#HASA2019: AI is a game changer in attaining universal health coverage
Dr Tapiwa Chiwewe, research manager for IBM Research in South Africa, said that AI is augmented intelligence, which assists clinicians and its human operators. AI is now so advanced that its error rate is 3%, which is 2% lower than human beings. This is dependent on accurate data being inputted for processing. With the modern data deluge accounting for 60% of determinants in health volume, variety, velocity and veracity, generating 11,000 terabytes per person per lifetime, and genomics data accounting for six terabytes per person, it was obvious that healthcare staffers and researchers could not cope without AI.
Cancer reporting
He said his company is already helping South Africa reduce cancer reporting delays (which currently run to four years), by applying deep machine learning algorithms to classify text-based pathology reports, mainly in breast cancer, thus updating and rendering more current the cancer registry so essential for health records and planning population-wide interventions. The company was also helping improve SA’s health systems for care co-ordination and implementing clinical workflows by sharing data between clinics and pharmacies and referral hospitals, the underlying blockchain technology also helping control access to patient records. By analysing different patient cohorts with similar characteristics or symptoms such as hypertension or diabetes, machine learning could automatically cluster groups of patients together, increasing treatment efficiency.
Disease control
Imagine what AI can do in predicting outbreaks such as Ebola or Dengue fever, and managing treatment protocols.
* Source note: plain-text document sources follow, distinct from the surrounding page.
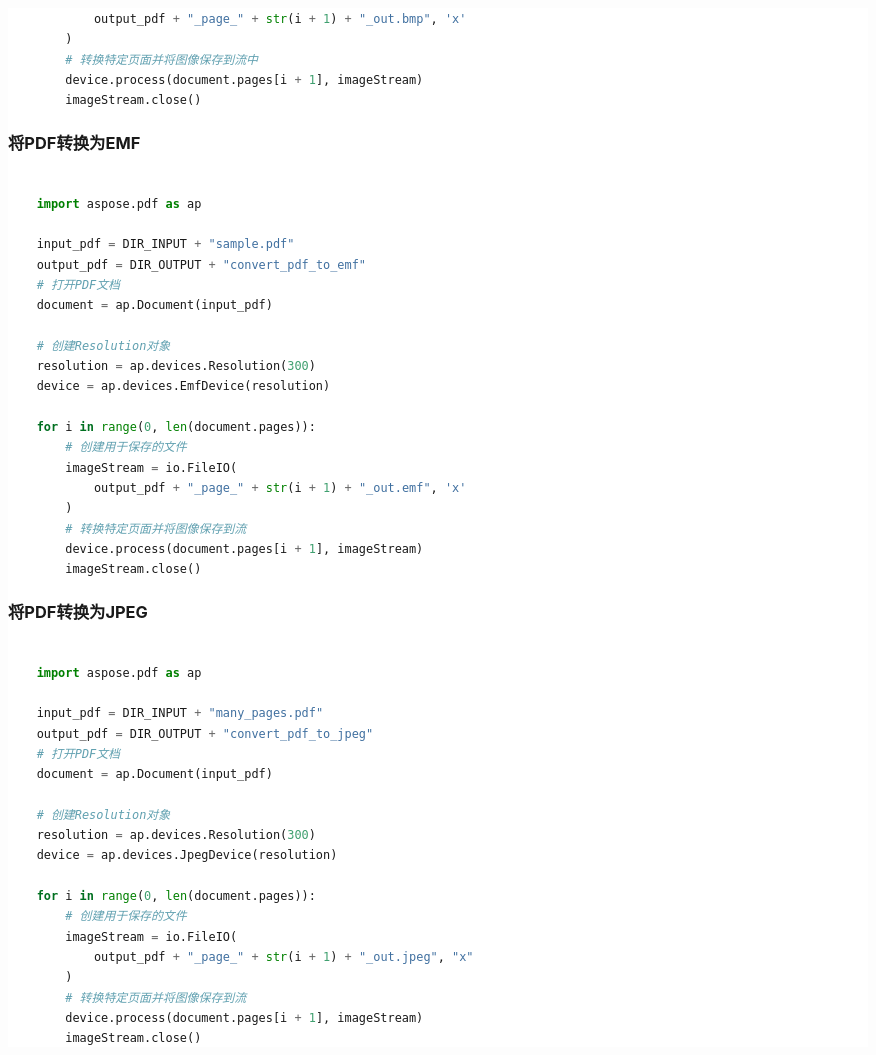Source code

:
 ```python
            output_pdf + "_page_" + str(i + 1) + "_out.bmp", 'x'
        )
        # 转换特定页面并将图像保存到流中
        device.process(document.pages[i + 1], imageStream)
        imageStream.close()
```


### 将PDF转换为EMF

```python

    import aspose.pdf as ap

    input_pdf = DIR_INPUT + "sample.pdf"
    output_pdf = DIR_OUTPUT + "convert_pdf_to_emf"
    # 打开PDF文档
    document = ap.Document(input_pdf)

    # 创建Resolution对象
    resolution = ap.devices.Resolution(300)
    device = ap.devices.EmfDevice(resolution)

    for i in range(0, len(document.pages)):
        # 创建用于保存的文件
        imageStream = io.FileIO(
            output_pdf + "_page_" + str(i + 1) + "_out.emf", 'x'
        )
        # 转换特定页面并将图像保存到流
        device.process(document.pages[i + 1], imageStream)
        imageStream.close()
```  

### 将PDF转换为JPEG

```python

    import aspose.pdf as ap

    input_pdf = DIR_INPUT + "many_pages.pdf"
    output_pdf = DIR_OUTPUT + "convert_pdf_to_jpeg"
    # 打开PDF文档
    document = ap.Document(input_pdf)

    # 创建Resolution对象
    resolution = ap.devices.Resolution(300)
    device = ap.devices.JpegDevice(resolution)

    for i in range(0, len(document.pages)):
        # 创建用于保存的文件
        imageStream = io.FileIO(
            output_pdf + "_page_" + str(i + 1) + "_out.jpeg", "x"
        )
        # 转换特定页面并将图像保存到流
        device.process(document.pages[i + 1], imageStream)
        imageStream.close()  
```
Chiwewe said a minister of health could digitise paper records to begin analysing data to correlate historical records from different geographic locations, seasonal variations in rainfall, windspeed, home roof designs in order to predict and plan for future outbreaks
Front line healthcare workers in rural areas could quickly diagnose a child with fever and a rash, initially suspected of suffering from Dengue fever, by inputting a picture of the rash, and quickly diagnosing it as a spider bite or malaria, referring onwards for appropriate specialist treatment. He said the more data there were, the better AI performed. It was particularly effective in research and development, he said citing the $2bn it cost a develop a new pharmaceutical drug, where 10% of drugs in development never made it to market.
Managing wastage
“We estimate there’s about $2trn in waste in the healthcare industry globally, via things like unnecessary tests and variability of care or failed clinical trials. When you add government fraud, waste and abuse and the cost of treating chronic disease, we estimate AI can create cost savings of around $360bn annually,” he added.
Some of the challenges to data innovation included unrepresentative datasets, data availability and quality. Black and minority ethnic groups were more likely to opt out of volunteering their health data for research and thus became more “invisible” to scientists.
Data protection rules are also complex, leading to data holders becoming risk-averse and often restricting access to it. However, advocacy and the technology itself could help lower these barriers. A major deterrent to data scientists was that data could be messy and complex, driving academics into higher paid jobs in the technology sector. The utility of wearable apps included early detection of depression or suicide risk, monitoring healthcare worker movements during a working day to unblock treatment bottlenecks, and early warnings for Alzheimer’s disease, he added. It's all about collecting as rich a dataset as you can,” he said.